Une fois par trimestre, à la Solidarité 13 (1), Pôle Protection de l’Enfance, proposition est faite aux quelques deux cents salariés, assistant de service social et éducateurs spécialisés réunis sous l’appellation plus générique de travailleurs sociaux, de participer à un mini colloque organisé par la direction. C’est la grande réunion trimestrielle où, en guise de proposition, dans les faits, tout le monde est obligé d’être présent. Cela n’empêche pas le Directeur Général (oui ici les majuscules sont de rigueur, c’est le Directeur quand même) de débuter chaque séance en remerciant les salarié.e.s, qu’il appelle ses collaborateurs et collaboratrices, d’être présent.e.s, perpétuant ainsi le grand carnaval de l’hypocrisie. Généralement, outre l’idée de se passer la brosse à reluire, en se félicitant du travail accompli auprès des familles z’en-difficultés, d’évoquer l’élaboration des projets innovants en cours, d’aborder les éventuels problèmes institutionnels pour montrer que l’on s’en préoccupe, il s’agit principalement d’inviter des personnes extérieures à l’association pour qu’elles présentent un « dispositif » et que cela fasse débat.
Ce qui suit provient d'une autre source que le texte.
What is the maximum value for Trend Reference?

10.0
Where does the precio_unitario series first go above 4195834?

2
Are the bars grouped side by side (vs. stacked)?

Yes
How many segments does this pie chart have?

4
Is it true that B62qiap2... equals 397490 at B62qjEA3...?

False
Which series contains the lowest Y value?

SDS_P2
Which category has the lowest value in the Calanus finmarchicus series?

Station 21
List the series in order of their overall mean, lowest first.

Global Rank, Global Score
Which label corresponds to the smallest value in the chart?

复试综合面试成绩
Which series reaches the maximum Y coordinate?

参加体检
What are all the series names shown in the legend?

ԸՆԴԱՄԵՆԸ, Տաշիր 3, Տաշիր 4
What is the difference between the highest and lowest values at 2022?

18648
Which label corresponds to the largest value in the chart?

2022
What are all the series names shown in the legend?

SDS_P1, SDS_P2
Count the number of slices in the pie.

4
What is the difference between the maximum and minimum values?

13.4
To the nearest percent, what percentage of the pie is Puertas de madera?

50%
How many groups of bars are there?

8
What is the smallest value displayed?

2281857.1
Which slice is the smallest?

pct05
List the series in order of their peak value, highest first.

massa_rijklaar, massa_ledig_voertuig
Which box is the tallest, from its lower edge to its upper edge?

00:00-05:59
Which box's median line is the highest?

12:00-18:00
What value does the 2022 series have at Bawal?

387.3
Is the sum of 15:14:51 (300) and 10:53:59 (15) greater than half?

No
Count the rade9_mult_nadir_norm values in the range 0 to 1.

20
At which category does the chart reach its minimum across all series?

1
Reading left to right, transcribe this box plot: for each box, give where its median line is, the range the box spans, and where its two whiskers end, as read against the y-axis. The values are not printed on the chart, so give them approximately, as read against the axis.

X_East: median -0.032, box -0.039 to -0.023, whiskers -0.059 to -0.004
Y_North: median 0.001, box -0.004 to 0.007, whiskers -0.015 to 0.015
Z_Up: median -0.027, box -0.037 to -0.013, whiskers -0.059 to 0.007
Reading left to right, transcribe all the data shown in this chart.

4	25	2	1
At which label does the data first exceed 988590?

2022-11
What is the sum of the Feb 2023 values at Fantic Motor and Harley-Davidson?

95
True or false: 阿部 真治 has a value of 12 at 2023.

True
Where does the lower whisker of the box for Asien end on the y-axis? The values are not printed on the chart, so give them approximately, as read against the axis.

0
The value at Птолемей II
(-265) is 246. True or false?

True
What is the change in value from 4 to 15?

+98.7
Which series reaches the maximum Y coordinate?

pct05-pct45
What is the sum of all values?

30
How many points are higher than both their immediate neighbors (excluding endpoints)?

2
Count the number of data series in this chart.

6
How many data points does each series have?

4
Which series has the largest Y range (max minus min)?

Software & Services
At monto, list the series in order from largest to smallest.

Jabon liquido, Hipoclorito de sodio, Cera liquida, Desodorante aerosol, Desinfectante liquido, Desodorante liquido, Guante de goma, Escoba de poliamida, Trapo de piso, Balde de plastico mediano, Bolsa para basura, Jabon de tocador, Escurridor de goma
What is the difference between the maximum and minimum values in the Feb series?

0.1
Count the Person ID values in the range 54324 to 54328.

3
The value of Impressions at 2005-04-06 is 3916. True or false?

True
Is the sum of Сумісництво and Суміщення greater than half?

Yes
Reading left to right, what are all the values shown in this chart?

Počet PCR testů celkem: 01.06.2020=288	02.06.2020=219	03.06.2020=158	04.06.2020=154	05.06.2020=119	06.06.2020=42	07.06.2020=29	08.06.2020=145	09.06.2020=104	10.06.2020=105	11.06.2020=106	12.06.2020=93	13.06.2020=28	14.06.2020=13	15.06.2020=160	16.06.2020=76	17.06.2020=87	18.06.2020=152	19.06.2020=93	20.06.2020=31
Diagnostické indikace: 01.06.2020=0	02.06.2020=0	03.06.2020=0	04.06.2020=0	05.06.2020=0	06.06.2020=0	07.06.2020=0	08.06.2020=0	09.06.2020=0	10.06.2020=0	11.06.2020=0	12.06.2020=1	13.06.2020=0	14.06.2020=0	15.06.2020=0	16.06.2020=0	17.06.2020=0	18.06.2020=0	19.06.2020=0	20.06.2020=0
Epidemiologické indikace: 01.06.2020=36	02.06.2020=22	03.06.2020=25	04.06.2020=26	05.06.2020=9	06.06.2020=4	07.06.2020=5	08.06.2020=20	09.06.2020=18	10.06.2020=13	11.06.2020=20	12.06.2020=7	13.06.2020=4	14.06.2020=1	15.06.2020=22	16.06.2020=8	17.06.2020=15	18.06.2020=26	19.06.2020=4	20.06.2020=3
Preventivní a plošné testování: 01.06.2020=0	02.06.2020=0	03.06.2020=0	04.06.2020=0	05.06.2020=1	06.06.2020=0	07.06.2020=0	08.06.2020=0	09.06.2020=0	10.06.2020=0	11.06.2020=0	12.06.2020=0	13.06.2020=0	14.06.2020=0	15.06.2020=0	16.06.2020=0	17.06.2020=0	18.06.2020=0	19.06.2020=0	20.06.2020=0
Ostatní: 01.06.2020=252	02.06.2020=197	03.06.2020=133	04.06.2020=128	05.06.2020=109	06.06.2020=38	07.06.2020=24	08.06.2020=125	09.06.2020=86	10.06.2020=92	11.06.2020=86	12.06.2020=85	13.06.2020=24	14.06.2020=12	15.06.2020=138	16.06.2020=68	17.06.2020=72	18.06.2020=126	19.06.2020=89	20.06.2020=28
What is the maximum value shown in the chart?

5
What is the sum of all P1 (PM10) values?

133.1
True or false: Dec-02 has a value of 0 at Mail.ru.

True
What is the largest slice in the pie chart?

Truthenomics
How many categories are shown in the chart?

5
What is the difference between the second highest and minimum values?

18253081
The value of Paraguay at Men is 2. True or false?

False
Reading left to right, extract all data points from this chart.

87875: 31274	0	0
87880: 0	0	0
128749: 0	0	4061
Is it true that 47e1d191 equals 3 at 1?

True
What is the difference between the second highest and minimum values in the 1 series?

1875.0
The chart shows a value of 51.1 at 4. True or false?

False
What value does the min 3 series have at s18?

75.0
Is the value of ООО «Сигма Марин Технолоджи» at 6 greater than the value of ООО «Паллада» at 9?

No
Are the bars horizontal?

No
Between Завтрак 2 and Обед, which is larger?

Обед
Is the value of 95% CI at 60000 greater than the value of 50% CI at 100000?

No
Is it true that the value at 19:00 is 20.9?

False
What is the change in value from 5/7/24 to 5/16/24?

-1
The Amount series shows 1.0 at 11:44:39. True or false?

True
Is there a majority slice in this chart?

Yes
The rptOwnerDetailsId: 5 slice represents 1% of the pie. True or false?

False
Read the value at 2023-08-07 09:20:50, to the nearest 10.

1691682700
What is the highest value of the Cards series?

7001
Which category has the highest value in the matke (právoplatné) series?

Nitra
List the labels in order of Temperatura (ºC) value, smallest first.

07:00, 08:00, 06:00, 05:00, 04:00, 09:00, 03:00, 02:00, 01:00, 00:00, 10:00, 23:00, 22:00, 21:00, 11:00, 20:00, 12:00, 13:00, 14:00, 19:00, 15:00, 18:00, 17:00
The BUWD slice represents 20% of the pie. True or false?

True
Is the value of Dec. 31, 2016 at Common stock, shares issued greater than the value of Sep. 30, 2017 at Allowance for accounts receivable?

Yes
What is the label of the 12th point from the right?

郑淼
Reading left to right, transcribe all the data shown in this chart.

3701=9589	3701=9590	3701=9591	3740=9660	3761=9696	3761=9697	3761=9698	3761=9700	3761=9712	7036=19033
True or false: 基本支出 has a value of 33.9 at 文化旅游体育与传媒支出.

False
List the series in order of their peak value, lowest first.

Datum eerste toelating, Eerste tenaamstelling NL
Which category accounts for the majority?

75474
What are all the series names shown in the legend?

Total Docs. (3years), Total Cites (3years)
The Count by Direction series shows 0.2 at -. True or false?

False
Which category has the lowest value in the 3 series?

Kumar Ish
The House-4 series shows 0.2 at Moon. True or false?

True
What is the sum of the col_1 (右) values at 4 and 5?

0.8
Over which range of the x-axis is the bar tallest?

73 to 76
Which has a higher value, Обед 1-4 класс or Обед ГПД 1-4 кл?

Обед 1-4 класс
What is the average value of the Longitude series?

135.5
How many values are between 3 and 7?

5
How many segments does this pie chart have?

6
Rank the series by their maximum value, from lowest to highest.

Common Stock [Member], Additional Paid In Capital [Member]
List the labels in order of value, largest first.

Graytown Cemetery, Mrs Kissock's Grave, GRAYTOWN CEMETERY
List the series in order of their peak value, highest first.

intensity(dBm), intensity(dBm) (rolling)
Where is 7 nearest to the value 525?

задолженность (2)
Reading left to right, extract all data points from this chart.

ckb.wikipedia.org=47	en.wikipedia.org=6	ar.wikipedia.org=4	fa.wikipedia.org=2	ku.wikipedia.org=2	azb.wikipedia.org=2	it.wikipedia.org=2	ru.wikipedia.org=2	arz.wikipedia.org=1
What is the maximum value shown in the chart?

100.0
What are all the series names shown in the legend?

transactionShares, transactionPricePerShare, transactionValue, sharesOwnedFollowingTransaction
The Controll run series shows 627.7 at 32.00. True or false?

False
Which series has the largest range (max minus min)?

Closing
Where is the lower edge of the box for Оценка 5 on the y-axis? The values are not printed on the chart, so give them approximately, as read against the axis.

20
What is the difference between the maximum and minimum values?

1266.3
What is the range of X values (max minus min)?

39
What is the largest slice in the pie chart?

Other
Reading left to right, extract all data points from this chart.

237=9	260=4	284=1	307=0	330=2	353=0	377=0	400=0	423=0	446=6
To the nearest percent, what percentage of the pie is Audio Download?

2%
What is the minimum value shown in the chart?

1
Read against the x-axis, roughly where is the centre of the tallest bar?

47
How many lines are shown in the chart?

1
Ce jour-là, sur l’estrade, face à la salle toute en écoute, des représentants de l’Éducation Nationale exposaient le PPRE (Programme Personnalisé de Réussite Éducative). Destiné aux élèves z’en-difficultés, ce dispositif a pour objectif la lutte contre l’échec scolaire. La personne en charge de la présentation insistait sur l’importance des voies professionnelles, vectrices d’une meilleure insertion de l’élève dans le monde du travail.
A la fin de sa présentation, François Durand, éducateur spécialisé de son état, prit la parole « Bonjour Madame. Je vous écoute depuis tout à l’heure et j’aurais si vous le permettez quelques questions. Tout d’abord, je voulais vous demander si cette institution qu’est l’Éducation Nationale est si parfaite que ça, pour que l’on n’accepte pas que certains la refusent, voire, la rejettent ? ». Le Directeur Général et la Directrice de pôle, interloqués, s’agrippèrent aux accoudoirs de leurs sièges. « Et puis en ce qui me concerne…  », continua l’éducateur « … une société qui prône la réussite à tout prix et dans laquelle nous n’aurions plus droit à l’échec, moi, cela me fait peur. De plus vous présentez l’école comme ayant pour seule fonction l’insertion professionnelle. Penser ainsi, c’est prendre le risque de voir un jour les programmes scolaires établis par Carrefour, Ikea, Coca-Cola et autres Google et Amazon. Mais bon, restons dans cette logique et admettons que demain tout le monde soit en réussite scolaire, que tous les élèves obtiennent un CAP, un BEP, un Baccalauréat, une Licence, un Master, un Doctorat. Oui, admettons que tous les élèves réussissent. Pensez-vous pour autant que tout le monde aura un travail ?  »
Trois jours plus tard, sa Directrice le convoquait, « Monsieur, votre question était très intéressante d’un point de vue philosophique, sociologique, …, et ne croyez surtout pas que je cherche à vous censurer, mais tout intéressants que pouvaient être vos propos je pense que ce n’était pas le moment, ni le lieu pour les tenir. ».
Aussi bizarre que cela puisse paraître, cet espace dans lequel il serait possible de tenir des propos et de poser des questions, François Durand ne l’a jamais trouvé. « En rang, deux par deux ! » n’est pas l’apanage de la seule éducation nationale (ça suffit les majuscules).

(1) Le nom de l’association est fictif et j’espère que personne ne se reconnaîtra dans cette histoire.